Num pelotão que deixou de contar com Mad Pedersen, que passou mal a noite e teve de desistir, a etapa teve um arranque esperado logo ao ataque, com um pequeno grupo com Joe Dombrowski, Hugh Carthy, Jefferson Cepeda, Ben Healy, Thibaut Pinot, Bruno Armirail e Jay Vine a ganharem uma vantagem já superior a 20 segundos a um segundo grupo liderado pela Ineos onde estavam todos os candidatos com um ritmo elevado que mostrava como o facto de ser uma etapa mais curta iria endurecer ainda mais as últimas subidas. A 60 quilómetros da meta, Thibaut Pinot mantinha-se na frente mas agora apenas com mais três corredores na sua roda: Jefferson Cepeda, Derek Gee e Einer Augusto Rubio. O avanço era quase de dois minutos.

Ao contrário de Bruno Armirail e Matthew Riccitello, Valentin Paret-Peintre conseguiu ainda colar no grupo da frente, que serviu quase de cicerone para evidenciar as más condições do piso que neste troço estava ainda muito molhado e impedia grandes manobras táticas devido ao risco. Mais atrás, a quase quatro minutos, o grupo dos líderes mantinha-se com a Ineos na frente a marcar ritmo para se escudar de potenciais ataques que poderiam chegar da Jumbo e a UAE Team Emirates a manter dois corredores com João Almeida, sendo que a descida mais lenta permitiu que Sivakov ganhasse fôlego para colar de novo no grupo.

A dez quilómetros da chegada, já em subida mais dura e com Pinot à procura de companheiros para alargar distâncias sem ter grandes ajudas nesse sentido no grupo que voltara a deixar de ter Valentin Paret-Peintre, o grupo perseguidor estava ainda a três minutos, aquela fronteira para evitar grandes surpresas a não ser as possíveis entradas no top 10 mas sem mexer nos lugares cimeiros. E continuava a ser a Ineos a dominar (com Ben Swift a fazer um tirada fantástica), com todos os (muito) espectadores a partir dessa zona entre algumas bandeiras portuguesas à mistura à espera de quando Roglic poderia atacar Geraint Thomas com Almeida a tentar andar na roda do esloveno. Na frente, Pinot “cansou-se” e atacou para tentar fugir na frente.

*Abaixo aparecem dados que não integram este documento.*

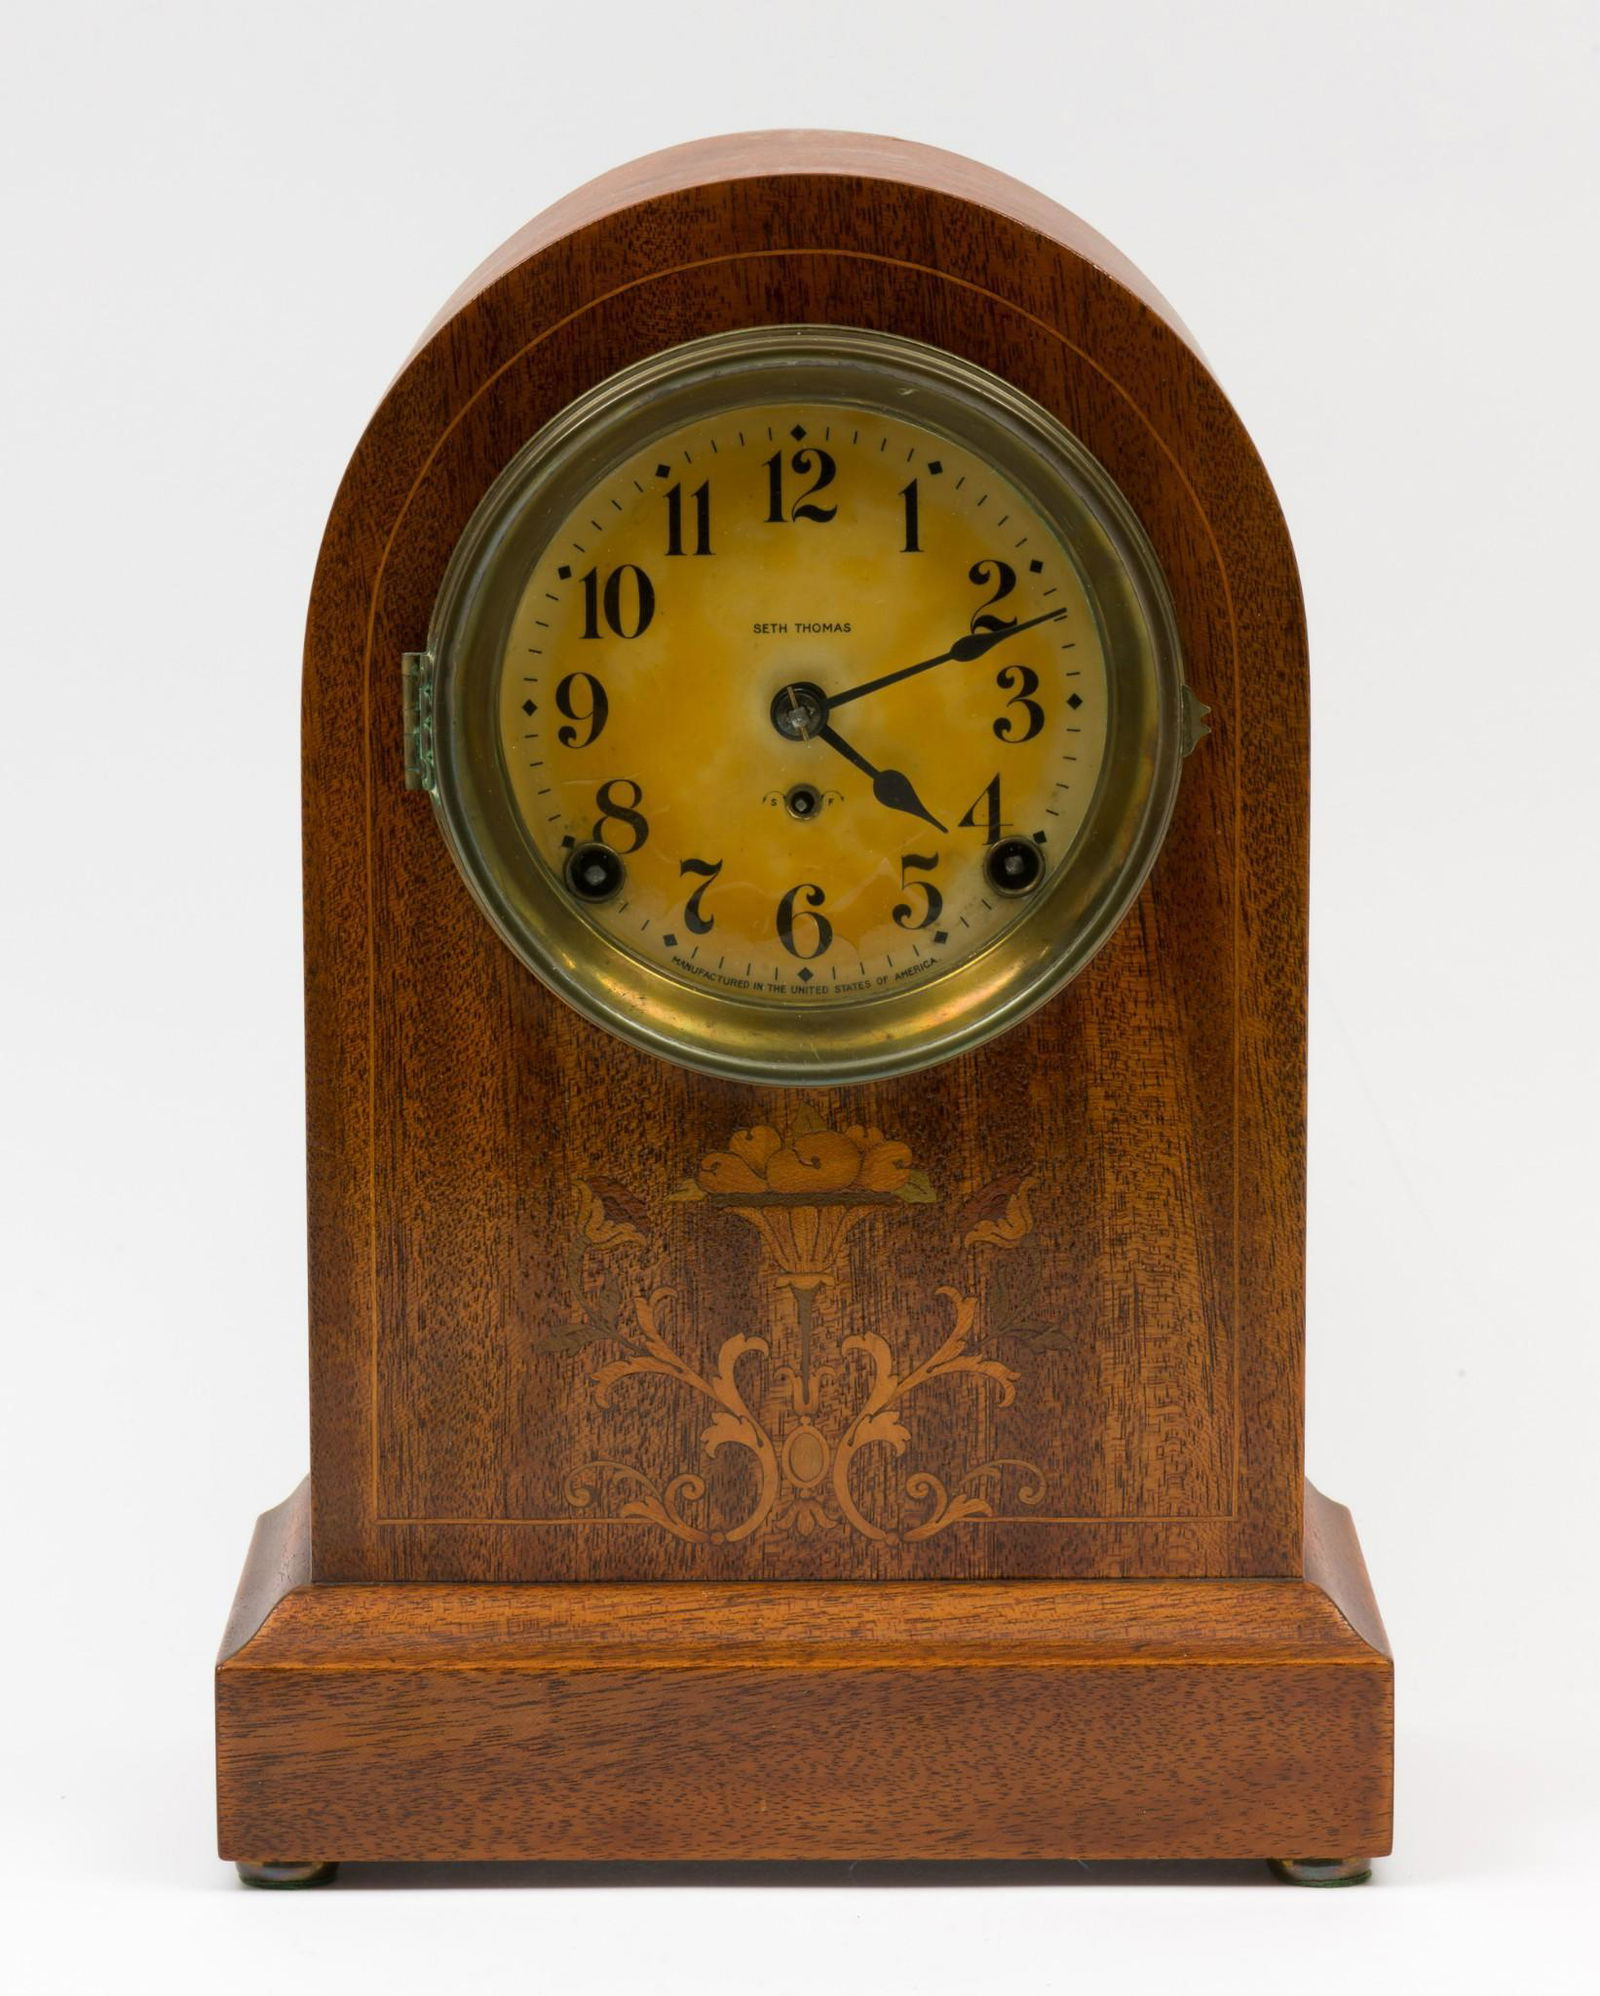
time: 4:11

Rubio e Cepeda conseguiram colar nas investidas do francês mas Pinot mantinha-se como o favorito a ganhar apesar de haver uma resposta forte de Cepeda que se lançou também a cinco quilómetros da meta na frente quase como uma resposta ao corredor da Groupama que tinha “provocado” o equatoriano com palavras e gestos um pouco mais atrás. Rubio andava sempre a tentar colar mas era entre Pinot e Cepeda que parecia andar a chave da tirada até porque entre os favoritos continuava tudo demasiado tranquilo sem ataques ou sequer esboços de algo que quebrasse a monotonia. No entanto, Einer Augusto Rubio seria mesmo o mais forte no final, ganhando a Pinot e a Cepeda que andaram sempre a atacar nos últimos cinco quilómetros. Entre os favoritos, Thomas, Roglic e Almeida passaram ao mesmo tempo com o português na frente.

Assim, e depois de um sétimo lugar em Crans-Montana que foi o quarto top 10 do chefe de fila da UAE Team Emirates em etapas neste Giro (a 1.35 do trio da frente), João Almeida manteve a terceira posição da classificação geral a 22 segundos de Geraint Thomas e a 20 segundos de Roglic. Andreas Leknessund continua em quarto mas a 42 segundos. Seguem-se no top 10 Damiano Caruso (1.28), Lennard Kämna (1.52), Eddie Dunbar (2.32), Thymen Arensman (2.45), Laurens de Plus (3.08) e, agora, Thibaut Pinot (3.13).